Generally, the WordNet distribution files are used during processing. However, for efficiency reasons, NL-Soar looks into a custom-made index called wnet.offsets1 that contains positions in the WordNet files for data associated with each word's part of speech and word sense. During lexical access this information is accessed, and then NL-Soar

All of the information related to a word's WordNet data is stored in the top-state ^sentence attribute for that word, under an attribute called ^wnetdata.
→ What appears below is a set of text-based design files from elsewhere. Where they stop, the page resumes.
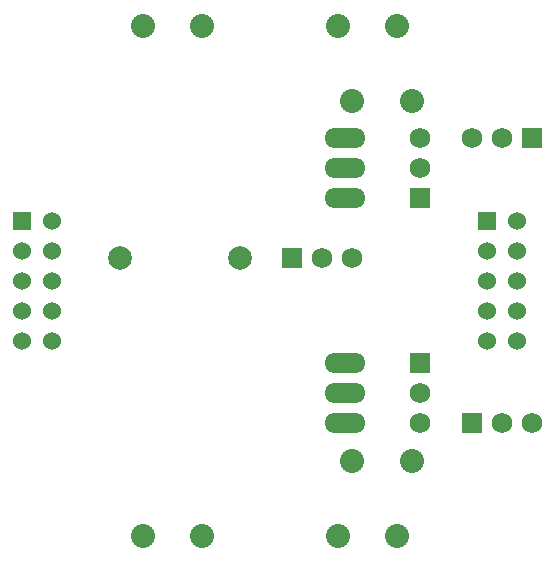
<source format=gbs>
%FSLAX36Y36*%
G04 Gerber Fmt 3.6, Leading zero omitted, Abs format (unit inch)*
G04 Created by KiCad (PCBNEW (2014-jul-16 BZR unknown)-product) date Tue 27 Jan 2015 08:42:02 AM PST*
%MOIN*%
G01*
G04 APERTURE LIST*
%ADD10C,0.003937*%
%ADD11R,0.068000X0.068000*%
%ADD12C,0.068000*%
%ADD13R,0.060000X0.060000*%
%ADD14C,0.060000*%
%ADD15C,0.080000*%
%ADD16O,0.137800X0.066900*%
%ADD17C,0.078700*%
G04 APERTURE END LIST*
D10*
D11*
X5000000Y-4850000D03*
D12*
X5100000Y-4850000D03*
X5200000Y-4850000D03*
D13*
X4100000Y-4725000D03*
D14*
X4200000Y-4725000D03*
X4100000Y-4825000D03*
X4200000Y-4825000D03*
X4100000Y-4925000D03*
X4200000Y-4925000D03*
X4100000Y-5025000D03*
X4200000Y-5025000D03*
X4100000Y-5125000D03*
X4200000Y-5125000D03*
D15*
X4501575Y-5775000D03*
X4698425Y-5775000D03*
X5151575Y-5775000D03*
X5348425Y-5775000D03*
X4698425Y-4075000D03*
X4501575Y-4075000D03*
X5348425Y-4075000D03*
X5151575Y-4075000D03*
D13*
X5650000Y-4725000D03*
D14*
X5750000Y-4725000D03*
X5650000Y-4825000D03*
X5750000Y-4825000D03*
X5650000Y-4925000D03*
X5750000Y-4925000D03*
X5650000Y-5025000D03*
X5750000Y-5025000D03*
X5650000Y-5125000D03*
X5750000Y-5125000D03*
D16*
X5175000Y-5300000D03*
X5175000Y-5400000D03*
X5175000Y-5200000D03*
X5175000Y-4550000D03*
X5175000Y-4650000D03*
X5175000Y-4450000D03*
D17*
X4825000Y-4850000D03*
X4425000Y-4850000D03*
D15*
X5199500Y-5525000D03*
X5400500Y-5525000D03*
X5199500Y-4325000D03*
X5400500Y-4325000D03*
D11*
X5425000Y-5200000D03*
D12*
X5425000Y-5300000D03*
X5425000Y-5400000D03*
D11*
X5600000Y-5400000D03*
D12*
X5700000Y-5400000D03*
X5800000Y-5400000D03*
D11*
X5800000Y-4450000D03*
D12*
X5700000Y-4450000D03*
X5600000Y-4450000D03*
D11*
X5425000Y-4650000D03*
D12*
X5425000Y-4550000D03*
X5425000Y-4450000D03*
M02*

</source>
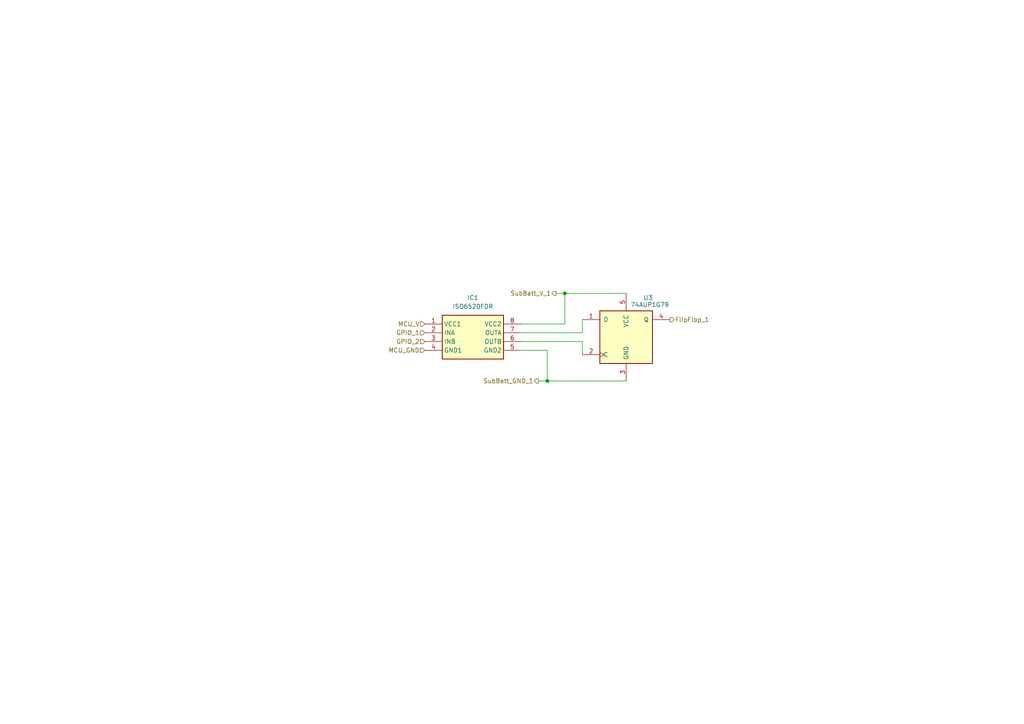
<source format=kicad_sch>
(kicad_sch
	(version 20250114)
	(generator "eeschema")
	(generator_version "9.0")
	(uuid "4e0d2c94-231e-48ec-8f9d-ad97c9025705")
	(paper "A4")
	
	(junction
		(at 163.83 85.09)
		(diameter 0)
		(color 0 0 0 0)
		(uuid "75d17b49-c9c4-4292-8632-84478e404af2")
	)
	(junction
		(at 158.75 110.49)
		(diameter 0)
		(color 0 0 0 0)
		(uuid "7c978b34-f6f9-4d75-a9e5-562bab89cee8")
	)
	(wire
		(pts
			(xy 151.13 99.06) (xy 168.91 99.06)
		)
		(stroke
			(width 0)
			(type default)
		)
		(uuid "09646883-8e28-471d-91ef-68edd4a2f7e7")
	)
	(wire
		(pts
			(xy 151.13 96.52) (xy 168.91 96.52)
		)
		(stroke
			(width 0)
			(type default)
		)
		(uuid "1d9f591a-e719-4002-a715-14eddbda91f4")
	)
	(wire
		(pts
			(xy 156.21 110.49) (xy 158.75 110.49)
		)
		(stroke
			(width 0)
			(type default)
		)
		(uuid "843dcd78-fd46-4d66-85f0-8d39017b0685")
	)
	(wire
		(pts
			(xy 163.83 85.09) (xy 181.61 85.09)
		)
		(stroke
			(width 0)
			(type default)
		)
		(uuid "942eede6-6a4a-4bb1-9250-13f54b05e143")
	)
	(wire
		(pts
			(xy 168.91 99.06) (xy 168.91 102.87)
		)
		(stroke
			(width 0)
			(type default)
		)
		(uuid "99c344e6-b238-4984-b680-84638e47c204")
	)
	(wire
		(pts
			(xy 158.75 101.6) (xy 158.75 110.49)
		)
		(stroke
			(width 0)
			(type default)
		)
		(uuid "b739ca32-f79b-40bf-86a4-5e25e8aab056")
	)
	(wire
		(pts
			(xy 151.13 101.6) (xy 158.75 101.6)
		)
		(stroke
			(width 0)
			(type default)
		)
		(uuid "bcff57ea-28ea-4c91-a75f-b2c267e834d2")
	)
	(wire
		(pts
			(xy 158.75 110.49) (xy 181.61 110.49)
		)
		(stroke
			(width 0)
			(type default)
		)
		(uuid "cb8fd623-b6df-4944-a76b-8a1466ed5562")
	)
	(wire
		(pts
			(xy 163.83 93.98) (xy 163.83 85.09)
		)
		(stroke
			(width 0)
			(type default)
		)
		(uuid "d00c4013-f8b3-44c1-a3e6-23187afc52e5")
	)
	(wire
		(pts
			(xy 168.91 92.71) (xy 168.91 96.52)
		)
		(stroke
			(width 0)
			(type default)
		)
		(uuid "e072da17-3028-42d9-8ee9-0c6c2fdebc7f")
	)
	(wire
		(pts
			(xy 151.13 93.98) (xy 163.83 93.98)
		)
		(stroke
			(width 0)
			(type default)
		)
		(uuid "eac9f57a-3a06-44e6-b3df-f634f348ba0c")
	)
	(wire
		(pts
			(xy 161.29 85.09) (xy 163.83 85.09)
		)
		(stroke
			(width 0)
			(type default)
		)
		(uuid "fdef0de7-cf0f-4a89-bc00-6003fb655b9e")
	)
	(hierarchical_label "MCU_GND"
		(shape input)
		(at 123.19 101.6 180)
		(effects
			(font
				(size 1.27 1.27)
			)
			(justify right)
		)
		(uuid "1f581af7-33c7-4330-9f22-72dd4cdf5526")
	)
	(hierarchical_label "SubBatt_GND_1"
		(shape output)
		(at 156.21 110.49 180)
		(effects
			(font
				(size 1.27 1.27)
			)
			(justify right)
		)
		(uuid "29ac3be3-318f-4767-b59a-f693d433175b")
	)
	(hierarchical_label "FlipFlop_1"
		(shape output)
		(at 194.31 92.71 0)
		(effects
			(font
				(size 1.27 1.27)
			)
			(justify left)
		)
		(uuid "4ea3d043-d9ba-4b43-abfa-deef05984e07")
	)
	(hierarchical_label "MCU_V"
		(shape input)
		(at 123.19 93.98 180)
		(effects
			(font
				(size 1.27 1.27)
			)
			(justify right)
		)
		(uuid "5a98d177-b53f-4fab-9cf1-f844dee5e0e3")
	)
	(hierarchical_label "SubBatt_V_1"
		(shape output)
		(at 161.29 85.09 180)
		(effects
			(font
				(size 1.27 1.27)
			)
			(justify right)
		)
		(uuid "6c6360e5-f5e2-49db-aa4a-be6e761ea3db")
	)
	(hierarchical_label "GPIO_2"
		(shape input)
		(at 123.19 99.06 180)
		(effects
			(font
				(size 1.27 1.27)
			)
			(justify right)
		)
		(uuid "9fe1e356-6cf9-4c71-9a55-b502e1b778f7")
	)
	(hierarchical_label "GPIO_1"
		(shape input)
		(at 123.19 96.52 180)
		(effects
			(font
				(size 1.27 1.27)
			)
			(justify right)
		)
		(uuid "cc427f17-677d-4ff8-a58a-5463965e1e0e")
	)
	(symbol
		(lib_id "74xGxx:74AUP1G79")
		(at 181.61 97.79 0)
		(unit 1)
		(exclude_from_sim no)
		(in_bom yes)
		(on_board yes)
		(dnp no)
		(uuid "6d16e987-ee7a-4bce-9e70-55502ed6f077")
		(property "Reference" "U3"
			(at 187.96 86.36 0)
			(effects
				(font
					(size 1.27 1.27)
				)
			)
		)
		(property "Value" "74AUP1G79"
			(at 188.468 88.392 0)
			(effects
				(font
					(size 1.27 1.27)
				)
			)
		)
		(property "Footprint" ""
			(at 181.61 97.79 0)
			(effects
				(font
					(size 1.27 1.27)
				)
				(hide yes)
			)
		)
		(property "Datasheet" "http://www.ti.com/lit/sg/scyt129e/scyt129e.pdf"
			(at 181.61 97.79 0)
			(effects
				(font
					(size 1.27 1.27)
				)
				(hide yes)
			)
		)
		(property "Description" "Single D Flip-Flop, Low-Voltage CMOS"
			(at 181.61 97.79 0)
			(effects
				(font
					(size 1.27 1.27)
				)
				(hide yes)
			)
		)
		(pin "4"
			(uuid "841db848-e7c6-4ce6-b7aa-ceadecab9255")
		)
		(pin "5"
			(uuid "d6722f59-4bff-4fe3-881a-c8898a96ef1d")
		)
		(pin "3"
			(uuid "e0255b9d-7795-4ee5-b88f-8bc7c0b490fa")
		)
		(pin "2"
			(uuid "53501c60-eee9-42c7-8896-38414054eac8")
		)
		(pin "1"
			(uuid "0f258517-4a41-497b-a03c-0f187492f969")
		)
		(instances
			(project "Switch_Board"
				(path "/27fcebe4-2fb8-4847-92ca-f98a7b250261/7883bc24-035c-4803-95ad-0f695f6f0510"
					(reference "U3")
					(unit 1)
				)
			)
		)
	)
	(symbol
		(lib_id "Isolator_Texas:ISO6520FDR")
		(at 123.19 93.98 0)
		(unit 1)
		(exclude_from_sim no)
		(in_bom yes)
		(on_board yes)
		(dnp no)
		(fields_autoplaced yes)
		(uuid "70cd4550-d85d-4331-a198-67f49e4aaf57")
		(property "Reference" "IC1"
			(at 137.16 86.36 0)
			(effects
				(font
					(size 1.27 1.27)
				)
			)
		)
		(property "Value" "ISO6520FDR"
			(at 137.16 88.9 0)
			(effects
				(font
					(size 1.27 1.27)
				)
			)
		)
		(property "Footprint" "SOIC127P600X175-8N"
			(at 147.32 188.9 0)
			(effects
				(font
					(size 1.27 1.27)
				)
				(justify left top)
				(hide yes)
			)
		)
		(property "Datasheet" "https://www.ti.com/lit/ds/symlink/iso6520.pdf?ts=1744803908805&ref_url=https%253A%252F%252Fwww.ti.com%252Fproduct%252FISO6520"
			(at 147.32 288.9 0)
			(effects
				(font
					(size 1.27 1.27)
				)
				(justify left top)
				(hide yes)
			)
		)
		(property "Description" "Digital Isolators Functional isolation dual-channel 2/0 di"
			(at 123.19 93.98 0)
			(effects
				(font
					(size 1.27 1.27)
				)
				(hide yes)
			)
		)
		(property "Height" "1.75"
			(at 147.32 488.9 0)
			(effects
				(font
					(size 1.27 1.27)
				)
				(justify left top)
				(hide yes)
			)
		)
		(property "Mouser Part Number" "595-ISO6520FDR"
			(at 147.32 588.9 0)
			(effects
				(font
					(size 1.27 1.27)
				)
				(justify left top)
				(hide yes)
			)
		)
		(property "Mouser Price/Stock" "https://www.mouser.co.uk/ProductDetail/Texas-Instruments/ISO6520FDR?qs=i8QVZAFTkqSh5YGkfcf%252B3g%3D%3D"
			(at 147.32 688.9 0)
			(effects
				(font
					(size 1.27 1.27)
				)
				(justify left top)
				(hide yes)
			)
		)
		(property "Manufacturer_Name" "Texas Instruments"
			(at 147.32 788.9 0)
			(effects
				(font
					(size 1.27 1.27)
				)
				(justify left top)
				(hide yes)
			)
		)
		(property "Manufacturer_Part_Number" "ISO6520FDR"
			(at 147.32 888.9 0)
			(effects
				(font
					(size 1.27 1.27)
				)
				(justify left top)
				(hide yes)
			)
		)
		(pin "6"
			(uuid "50d4b70a-a09b-46cf-b206-a003560bbaa9")
		)
		(pin "4"
			(uuid "ab93f7a9-7e63-4ace-844d-bccfb730e625")
		)
		(pin "3"
			(uuid "7ac1c467-9356-4d9e-8e61-e4342bfae52d")
		)
		(pin "2"
			(uuid "511d837b-4ad8-4c3f-9b5b-893fa9d1af17")
		)
		(pin "1"
			(uuid "78398ab1-cc86-4927-b4d4-7197c11aa295")
		)
		(pin "8"
			(uuid "d07bd3ef-9412-451b-96cf-6cff8dd8e0f7")
		)
		(pin "7"
			(uuid "477bd4c7-148b-495f-a0b4-f7dbf1a7ba62")
		)
		(pin "5"
			(uuid "435467cc-92db-4ef5-8b8a-4fd5cc0ddda2")
		)
		(instances
			(project "Switch_Board"
				(path "/27fcebe4-2fb8-4847-92ca-f98a7b250261/7883bc24-035c-4803-95ad-0f695f6f0510"
					(reference "IC1")
					(unit 1)
				)
			)
		)
	)
)

</source>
Most of the WordNet interfacing is performed via the TSI using several commands written in C, particularly where access time is crucial. Other commands are written in Tcl. The C and Tcl commands are generally called as right-hand functions in NL-Soar productions. A considerable number of productions also assure that the WordNet-derived information is integrated with more traditional NL-Soar processing.  Note that, in the WordNet-based versions of NL-Soar, most of the words from the previous NL-Soar version's lexicon are removed since WordNet supplies that information.

First, the word is morphologically reduced to its base form(s), or lemma(s). For example, the word "runs" reduces to the noun "run" and the verb "run"; the word "axes" reduces to the nouns "ax", "axe", and "axis" and to the verbs "ax" and "axe". WordNet's Morphy component supplies this information to NL-Soar.

Next, word senses are accessed for each base form. These senses are derived from the lexicographer files which are described in WordNet documentation. They show up on the semantics grapher window.

Next, verb frames are collected for each verb base form. This information is parsed out from the WordNet data files. Frame information is used to decide which constituents should be joined to which other ones.

Finally, WordNet-derived semantic classes are used for some kinds of semantic attachment decisions.